Ce n'est pas la première fois que des affrontements ont lieu entre les Corée du Nord et du Sud: déjà en mars dernier, un navire sud-coréen avait été coulé avec son équipage, la responsabilité en incombant à la Corée du Nord selon plusieurs sources concordantes, bien que celle-ci démente officiellement.
Néanmoins, ce dernier acte revêt un caractère particulier et doit être apprécié en relation avec la récente visite d'un scientifique américain à Pyongyang. Ce dernier a rapporté, et les médias en ont fait leurs choux gras, que la Corée du Nord possède des installations perfectionnées et que des centaines de centrifugeuses fonctionnent, leur objectif ultime étant de fournir les composants nécessaires à l'élaboration d'une bombe nucléaire.
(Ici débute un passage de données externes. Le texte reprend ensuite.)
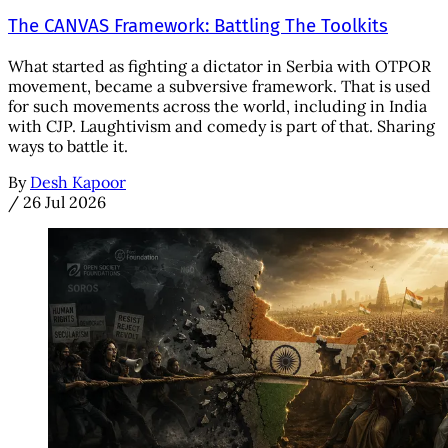
The CANVAS Framework: Battling The Toolkits
What started as fighting a dictator in Serbia with OTPOR
movement, became a subversive framework. That is used
for such movements across the world, including in India
with CJP. Laughtivism and comedy is part of that. Sharing
ways to battle it.
By
Desh Kapoor
/
26 Jul 2026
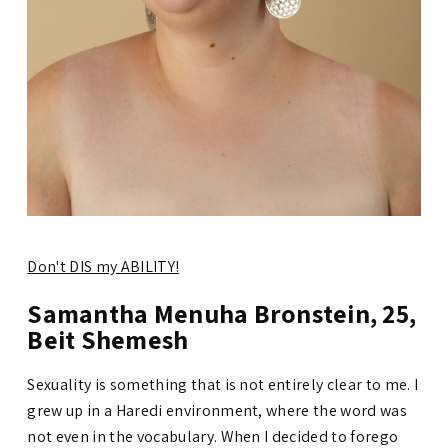
Don't DIS my ABILITY!
Samantha Menuha Bronstein, 25,
Beit Shemesh
Sexuality is something that is not entirely clear to me. I
grew up in a Haredi environment, where the word was
not even in the vocabulary. When I decided to forego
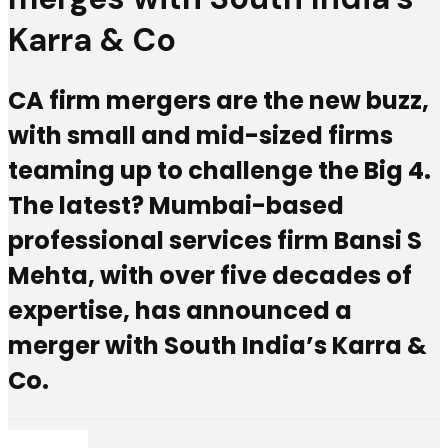
Karra & Co
CA firm mergers are the new buzz,
with small and mid-sized firms
teaming up to challenge the Big 4.
The latest? Mumbai-based
professional services firm Bansi S
Mehta, with over five decades of
expertise, has announced a
merger with South India’s Karra &
Co.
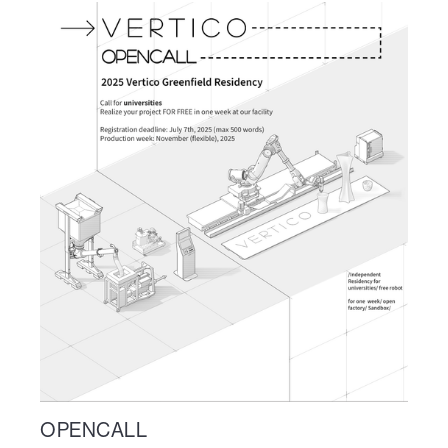
OPENCALL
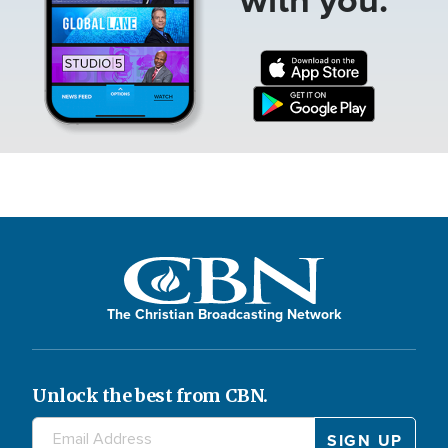
The Christian Broadcasting Network
Unlock the best from CBN.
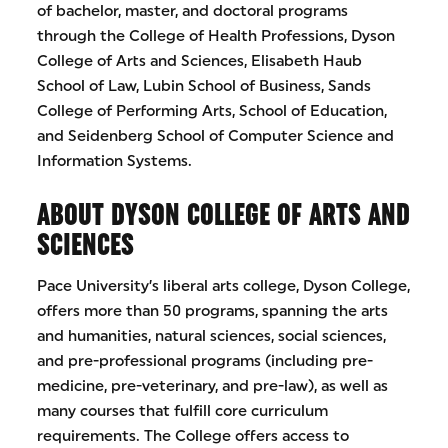
of bachelor, master, and doctoral programs
through the College of Health Professions, Dyson
College of Arts and Sciences, Elisabeth Haub
School of Law, Lubin School of Business, Sands
College of Performing Arts, School of Education,
and Seidenberg School of Computer Science and
Information Systems.
ABOUT DYSON COLLEGE OF ARTS AND
SCIENCES
Pace University’s liberal arts college, Dyson College,
offers more than 50 programs, spanning the arts
and humanities, natural sciences, social sciences,
and pre-professional programs (including pre-
medicine, pre-veterinary, and pre-law), as well as
many courses that fulfill core curriculum
requirements. The College offers access to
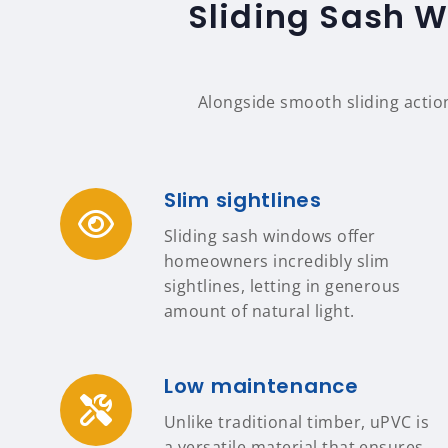
Sliding Sash 
Alongside smooth sliding actio
Slim sightlines
Sliding sash windows offer
homeowners incredibly slim
sightlines, letting in generous
amount of natural light.
Low maintenance
Unlike traditional timber, uPVC is
a versatile material that ensures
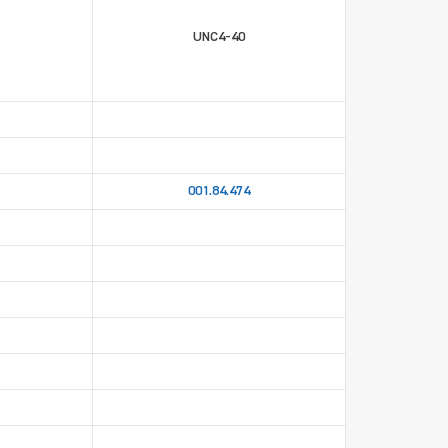
UNC4-40
001.84.474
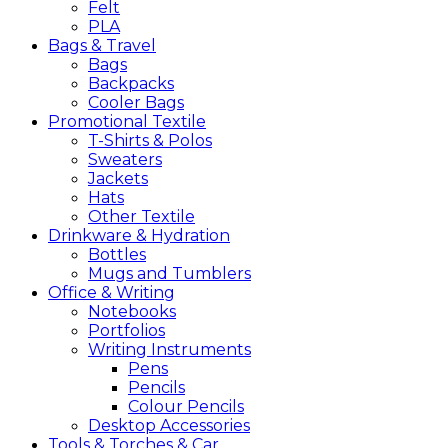
Felt
PLA
Bags &
Travel
Bags
Backpacks
Cooler Bags
Promotional
Textile
T-Shirts & Polos
Sweaters
Jackets
Hats
Other Textile
Drinkware &
Hydration
Bottles
Mugs and Tumblers
Office &
Writing
Notebooks
Portfolios
Writing Instruments
Pens
Pencils
Colour Pencils
Desktop Accessories
Tools &
Torches &
Car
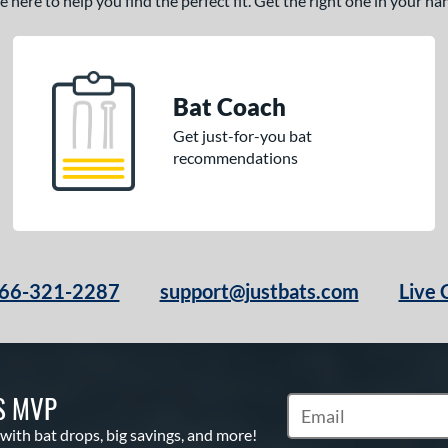
here to help you find the perfect fit. Get the right one in your h
Bat Coach
Get just-for-you bat
recommendations
66-321-2287
support@justbats.com
Live 
S MVP
Subscribe to Marketin
 with bat drops, big savings, and more!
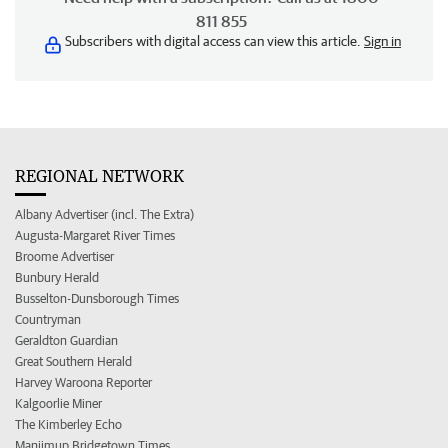
811 855
Subscribers with digital access can view this article.
Sign in
REGIONAL NETWORK
Albany Advertiser (incl. The Extra)
Augusta-Margaret River Times
Broome Advertiser
Bunbury Herald
Busselton-Dunsborough Times
Countryman
Geraldton Guardian
Great Southern Herald
Harvey Waroona Reporter
Kalgoorlie Miner
The Kimberley Echo
Manjimup Bridgetown Times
Comme on pouvait s'y attendre, les protestations ne se sont pas faites attendre: de la Corée du Sud à l'Europe, en passant par les Etats-Unis et l'ONU, tous ont condamné la provocation nord-coréenne, tombant par la même occasion dans le piège tendu par Pyongyang.
En effet, une reprise des négociations de paix était programmée prochainement et il semble clair que la Corée du Nord recherche tout sauf la paix. Il faut bien comprendre que ce pays totalitaire est à bout de souffle et qu'il ne perdure que parce que le pouvoir en place maintient le pays au secret et procède à de profondes purges pour éviter toute dissension. Et ce d'autant plus que Kim Jong Il, le leader actuel, est en train de laisser les reines du pouvoir à son fils cadet, Kim Jong-un...
Une carte est à jouer dans ce conflit, mais en aucun cas celle avancée actuellement, à savoir des manœuvres militaires coordonnées par Séoul et Washington. Une telle action ne peut que renforcer la rhétorique nord-coréenne!
Certes, une réaction est nécessaire, mais elle doit être réfléchie et oeuvrer à la fin de cette réalité byzantine.
Multiplier les signes d'apaisement, mettre en oeuvre des moyens pour toucher directement la population, qui vit aujourd'hui sous le coup de la famine... Mais également répondre coup par coup aux attaques nord-coréennes, sans les revendiquer, à l'instar de Pyongyang, pour semer le trouble.
La Corée du Nord est clairement à un tournant. Cependant, on peut légitimement se demander si les adversaires / alliés de cet état totalitaire aspirent véritablement à une résolution du conflit. En effet, sans trop s'avancer, il semble quasi sûr que ni la Chine, ni la Corée du Sud n'accepteront d'accueillir les milliers de nord-coréens qui fuiront leur pays, en quête d'une vie meilleure.
Cette question géopolitique comporte beaucoup trop de faux-semblants, barrières irréfragables d'un futur apaisé.